§ **Task instructions**: Show all lines of the entries in which the word "υποκειμενισμό" is found.
[Data in this exercise — start]
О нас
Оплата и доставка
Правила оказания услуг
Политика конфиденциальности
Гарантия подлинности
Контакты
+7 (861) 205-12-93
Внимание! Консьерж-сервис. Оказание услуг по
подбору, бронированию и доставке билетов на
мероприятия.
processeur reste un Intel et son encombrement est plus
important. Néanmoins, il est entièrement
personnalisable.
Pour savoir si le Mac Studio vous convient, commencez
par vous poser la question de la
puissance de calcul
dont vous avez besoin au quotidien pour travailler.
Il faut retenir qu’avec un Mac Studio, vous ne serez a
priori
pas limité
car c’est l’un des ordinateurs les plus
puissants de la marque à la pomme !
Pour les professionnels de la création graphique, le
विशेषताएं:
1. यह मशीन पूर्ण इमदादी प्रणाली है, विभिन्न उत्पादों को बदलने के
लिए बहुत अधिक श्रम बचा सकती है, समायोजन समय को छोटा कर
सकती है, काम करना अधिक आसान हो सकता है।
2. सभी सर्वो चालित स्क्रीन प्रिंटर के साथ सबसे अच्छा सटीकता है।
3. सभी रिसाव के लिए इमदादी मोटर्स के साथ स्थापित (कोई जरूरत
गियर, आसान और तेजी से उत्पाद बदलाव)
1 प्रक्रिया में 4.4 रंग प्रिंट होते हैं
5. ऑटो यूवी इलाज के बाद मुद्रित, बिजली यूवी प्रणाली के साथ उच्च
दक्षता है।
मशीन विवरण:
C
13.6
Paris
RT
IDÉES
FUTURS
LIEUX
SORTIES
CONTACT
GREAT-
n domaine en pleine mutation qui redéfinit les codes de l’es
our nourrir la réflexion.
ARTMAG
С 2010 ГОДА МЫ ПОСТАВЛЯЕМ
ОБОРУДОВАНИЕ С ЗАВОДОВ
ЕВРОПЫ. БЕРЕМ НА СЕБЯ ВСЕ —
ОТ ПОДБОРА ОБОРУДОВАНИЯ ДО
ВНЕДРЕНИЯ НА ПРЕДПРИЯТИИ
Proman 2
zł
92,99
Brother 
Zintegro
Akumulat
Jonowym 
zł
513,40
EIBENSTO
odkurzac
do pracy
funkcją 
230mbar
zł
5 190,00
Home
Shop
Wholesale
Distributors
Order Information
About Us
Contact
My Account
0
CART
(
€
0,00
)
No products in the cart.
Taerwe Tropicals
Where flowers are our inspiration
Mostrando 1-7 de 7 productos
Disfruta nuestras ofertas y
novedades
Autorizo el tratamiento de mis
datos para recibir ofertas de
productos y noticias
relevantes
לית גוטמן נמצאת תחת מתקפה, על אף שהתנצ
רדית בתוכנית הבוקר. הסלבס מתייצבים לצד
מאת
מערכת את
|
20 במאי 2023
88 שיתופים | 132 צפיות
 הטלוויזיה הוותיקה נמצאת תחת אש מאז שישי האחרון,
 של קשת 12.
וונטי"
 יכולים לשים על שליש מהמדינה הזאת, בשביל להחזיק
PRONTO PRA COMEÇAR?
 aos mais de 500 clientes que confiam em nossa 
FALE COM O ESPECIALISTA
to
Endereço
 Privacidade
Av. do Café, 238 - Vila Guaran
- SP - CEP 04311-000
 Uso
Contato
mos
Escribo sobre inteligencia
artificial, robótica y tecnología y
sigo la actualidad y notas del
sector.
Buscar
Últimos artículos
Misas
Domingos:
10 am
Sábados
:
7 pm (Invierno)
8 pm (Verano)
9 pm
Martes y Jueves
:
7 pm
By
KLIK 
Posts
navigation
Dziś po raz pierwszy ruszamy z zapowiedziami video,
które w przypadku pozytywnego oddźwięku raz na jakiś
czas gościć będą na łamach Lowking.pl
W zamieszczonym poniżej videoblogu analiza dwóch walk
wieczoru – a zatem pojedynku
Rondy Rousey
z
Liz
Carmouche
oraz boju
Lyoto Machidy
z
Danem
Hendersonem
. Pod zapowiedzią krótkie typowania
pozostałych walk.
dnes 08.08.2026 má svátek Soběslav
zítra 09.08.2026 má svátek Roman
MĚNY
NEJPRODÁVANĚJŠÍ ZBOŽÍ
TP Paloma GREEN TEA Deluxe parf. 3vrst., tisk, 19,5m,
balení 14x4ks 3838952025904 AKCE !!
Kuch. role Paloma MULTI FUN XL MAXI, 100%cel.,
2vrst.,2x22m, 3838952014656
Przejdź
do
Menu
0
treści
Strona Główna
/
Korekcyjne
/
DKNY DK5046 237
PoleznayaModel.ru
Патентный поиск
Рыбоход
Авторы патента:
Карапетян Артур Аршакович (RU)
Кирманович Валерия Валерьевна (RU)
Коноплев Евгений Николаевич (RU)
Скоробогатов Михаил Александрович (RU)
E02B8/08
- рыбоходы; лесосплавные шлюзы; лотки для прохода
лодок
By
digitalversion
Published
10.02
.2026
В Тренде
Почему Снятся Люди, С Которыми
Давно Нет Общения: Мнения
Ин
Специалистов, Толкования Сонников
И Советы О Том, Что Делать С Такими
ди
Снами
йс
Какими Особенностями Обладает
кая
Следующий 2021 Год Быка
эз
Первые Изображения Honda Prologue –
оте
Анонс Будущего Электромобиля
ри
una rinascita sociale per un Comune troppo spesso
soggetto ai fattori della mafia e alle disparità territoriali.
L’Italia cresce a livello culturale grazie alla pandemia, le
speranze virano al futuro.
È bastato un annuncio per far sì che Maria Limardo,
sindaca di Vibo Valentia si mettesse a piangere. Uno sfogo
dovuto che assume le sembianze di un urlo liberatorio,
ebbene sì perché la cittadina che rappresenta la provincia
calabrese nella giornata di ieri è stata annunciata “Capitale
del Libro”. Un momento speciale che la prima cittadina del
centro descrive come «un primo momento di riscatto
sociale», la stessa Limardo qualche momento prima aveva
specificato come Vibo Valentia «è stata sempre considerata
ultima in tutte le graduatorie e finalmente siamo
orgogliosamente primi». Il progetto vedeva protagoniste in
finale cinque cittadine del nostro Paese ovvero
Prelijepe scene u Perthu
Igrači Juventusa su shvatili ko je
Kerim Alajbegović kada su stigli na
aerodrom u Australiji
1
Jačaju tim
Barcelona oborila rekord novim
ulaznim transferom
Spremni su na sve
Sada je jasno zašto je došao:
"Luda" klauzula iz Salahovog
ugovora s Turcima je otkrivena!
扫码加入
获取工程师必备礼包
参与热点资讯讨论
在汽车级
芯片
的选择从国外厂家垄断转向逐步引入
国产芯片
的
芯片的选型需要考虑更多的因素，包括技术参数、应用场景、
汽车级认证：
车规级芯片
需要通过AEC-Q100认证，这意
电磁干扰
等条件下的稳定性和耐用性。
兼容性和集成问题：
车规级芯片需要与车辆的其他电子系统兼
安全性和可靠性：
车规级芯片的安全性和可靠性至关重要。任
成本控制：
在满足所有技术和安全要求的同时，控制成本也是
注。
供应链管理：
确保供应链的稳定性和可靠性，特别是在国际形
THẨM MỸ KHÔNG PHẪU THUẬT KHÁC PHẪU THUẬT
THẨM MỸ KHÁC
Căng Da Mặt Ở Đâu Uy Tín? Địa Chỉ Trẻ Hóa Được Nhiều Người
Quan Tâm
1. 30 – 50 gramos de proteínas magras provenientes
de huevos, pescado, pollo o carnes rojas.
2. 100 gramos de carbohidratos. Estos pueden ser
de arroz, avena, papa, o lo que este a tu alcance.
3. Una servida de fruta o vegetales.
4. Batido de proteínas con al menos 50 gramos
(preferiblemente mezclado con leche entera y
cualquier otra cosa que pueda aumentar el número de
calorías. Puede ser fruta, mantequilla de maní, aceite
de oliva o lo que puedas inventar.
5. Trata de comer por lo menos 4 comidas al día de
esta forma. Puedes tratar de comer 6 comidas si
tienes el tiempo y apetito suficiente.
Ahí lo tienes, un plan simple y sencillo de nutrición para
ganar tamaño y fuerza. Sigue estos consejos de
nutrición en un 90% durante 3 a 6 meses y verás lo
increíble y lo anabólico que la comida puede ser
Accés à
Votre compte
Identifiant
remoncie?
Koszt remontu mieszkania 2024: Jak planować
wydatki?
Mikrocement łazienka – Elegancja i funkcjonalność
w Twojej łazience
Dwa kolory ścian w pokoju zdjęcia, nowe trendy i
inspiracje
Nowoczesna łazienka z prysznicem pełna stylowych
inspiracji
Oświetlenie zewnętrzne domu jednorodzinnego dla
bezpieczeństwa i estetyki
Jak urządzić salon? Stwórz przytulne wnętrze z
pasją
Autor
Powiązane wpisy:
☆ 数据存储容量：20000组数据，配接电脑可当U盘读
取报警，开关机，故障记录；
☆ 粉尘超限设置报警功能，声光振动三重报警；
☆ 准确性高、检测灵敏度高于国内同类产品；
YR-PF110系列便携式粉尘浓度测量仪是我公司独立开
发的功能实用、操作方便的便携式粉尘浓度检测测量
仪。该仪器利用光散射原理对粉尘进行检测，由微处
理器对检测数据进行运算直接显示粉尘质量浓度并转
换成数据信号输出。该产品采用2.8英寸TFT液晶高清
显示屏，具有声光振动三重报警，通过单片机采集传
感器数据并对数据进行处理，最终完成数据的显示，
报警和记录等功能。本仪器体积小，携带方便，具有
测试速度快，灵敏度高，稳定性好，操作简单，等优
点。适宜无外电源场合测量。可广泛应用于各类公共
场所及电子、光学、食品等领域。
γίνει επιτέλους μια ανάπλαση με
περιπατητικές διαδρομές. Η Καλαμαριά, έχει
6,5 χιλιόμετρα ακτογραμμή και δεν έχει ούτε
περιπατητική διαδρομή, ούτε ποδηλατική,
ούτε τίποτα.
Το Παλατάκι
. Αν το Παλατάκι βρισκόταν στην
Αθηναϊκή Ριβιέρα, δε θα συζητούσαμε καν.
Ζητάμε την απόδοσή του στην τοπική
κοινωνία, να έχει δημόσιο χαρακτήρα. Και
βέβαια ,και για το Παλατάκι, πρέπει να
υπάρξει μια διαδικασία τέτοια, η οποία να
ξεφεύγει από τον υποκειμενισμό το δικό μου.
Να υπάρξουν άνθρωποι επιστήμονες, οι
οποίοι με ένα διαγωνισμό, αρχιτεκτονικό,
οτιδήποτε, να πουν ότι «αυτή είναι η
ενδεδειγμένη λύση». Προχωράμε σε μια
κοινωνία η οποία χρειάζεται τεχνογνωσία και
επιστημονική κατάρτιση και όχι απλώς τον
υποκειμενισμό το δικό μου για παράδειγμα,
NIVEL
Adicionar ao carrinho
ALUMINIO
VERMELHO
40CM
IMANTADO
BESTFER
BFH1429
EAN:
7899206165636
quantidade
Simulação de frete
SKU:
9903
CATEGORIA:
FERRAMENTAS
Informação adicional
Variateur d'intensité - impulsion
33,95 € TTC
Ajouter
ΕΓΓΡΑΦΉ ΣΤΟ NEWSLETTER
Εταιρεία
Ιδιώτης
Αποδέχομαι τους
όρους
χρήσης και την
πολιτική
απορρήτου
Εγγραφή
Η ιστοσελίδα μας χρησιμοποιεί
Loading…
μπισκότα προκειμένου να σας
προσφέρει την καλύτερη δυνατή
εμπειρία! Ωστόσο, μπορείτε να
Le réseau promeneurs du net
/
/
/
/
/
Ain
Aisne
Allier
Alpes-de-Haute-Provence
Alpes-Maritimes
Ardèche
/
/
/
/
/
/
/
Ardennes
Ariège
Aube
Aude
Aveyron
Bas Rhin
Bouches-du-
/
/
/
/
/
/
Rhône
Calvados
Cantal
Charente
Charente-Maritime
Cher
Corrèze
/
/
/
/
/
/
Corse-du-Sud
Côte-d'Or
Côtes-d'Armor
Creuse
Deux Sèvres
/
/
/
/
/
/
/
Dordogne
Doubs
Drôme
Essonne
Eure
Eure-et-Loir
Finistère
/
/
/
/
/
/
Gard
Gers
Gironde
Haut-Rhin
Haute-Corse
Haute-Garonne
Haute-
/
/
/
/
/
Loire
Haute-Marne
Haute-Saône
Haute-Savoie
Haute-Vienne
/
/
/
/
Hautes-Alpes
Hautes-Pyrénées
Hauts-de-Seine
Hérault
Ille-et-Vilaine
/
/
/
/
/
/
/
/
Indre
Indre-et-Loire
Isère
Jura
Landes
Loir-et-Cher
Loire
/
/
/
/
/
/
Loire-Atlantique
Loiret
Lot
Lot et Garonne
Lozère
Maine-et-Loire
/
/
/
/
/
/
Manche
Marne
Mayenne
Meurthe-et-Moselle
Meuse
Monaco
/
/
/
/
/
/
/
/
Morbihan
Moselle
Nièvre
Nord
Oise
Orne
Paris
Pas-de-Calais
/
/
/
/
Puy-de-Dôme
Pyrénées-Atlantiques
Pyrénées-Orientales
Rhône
[Data in this exercise — finish]
§ **Written solution**:
ξεφεύγει από τον υποκειμενισμό το δικό μου.
υποκειμενισμό το δικό μου για παράδειγμα,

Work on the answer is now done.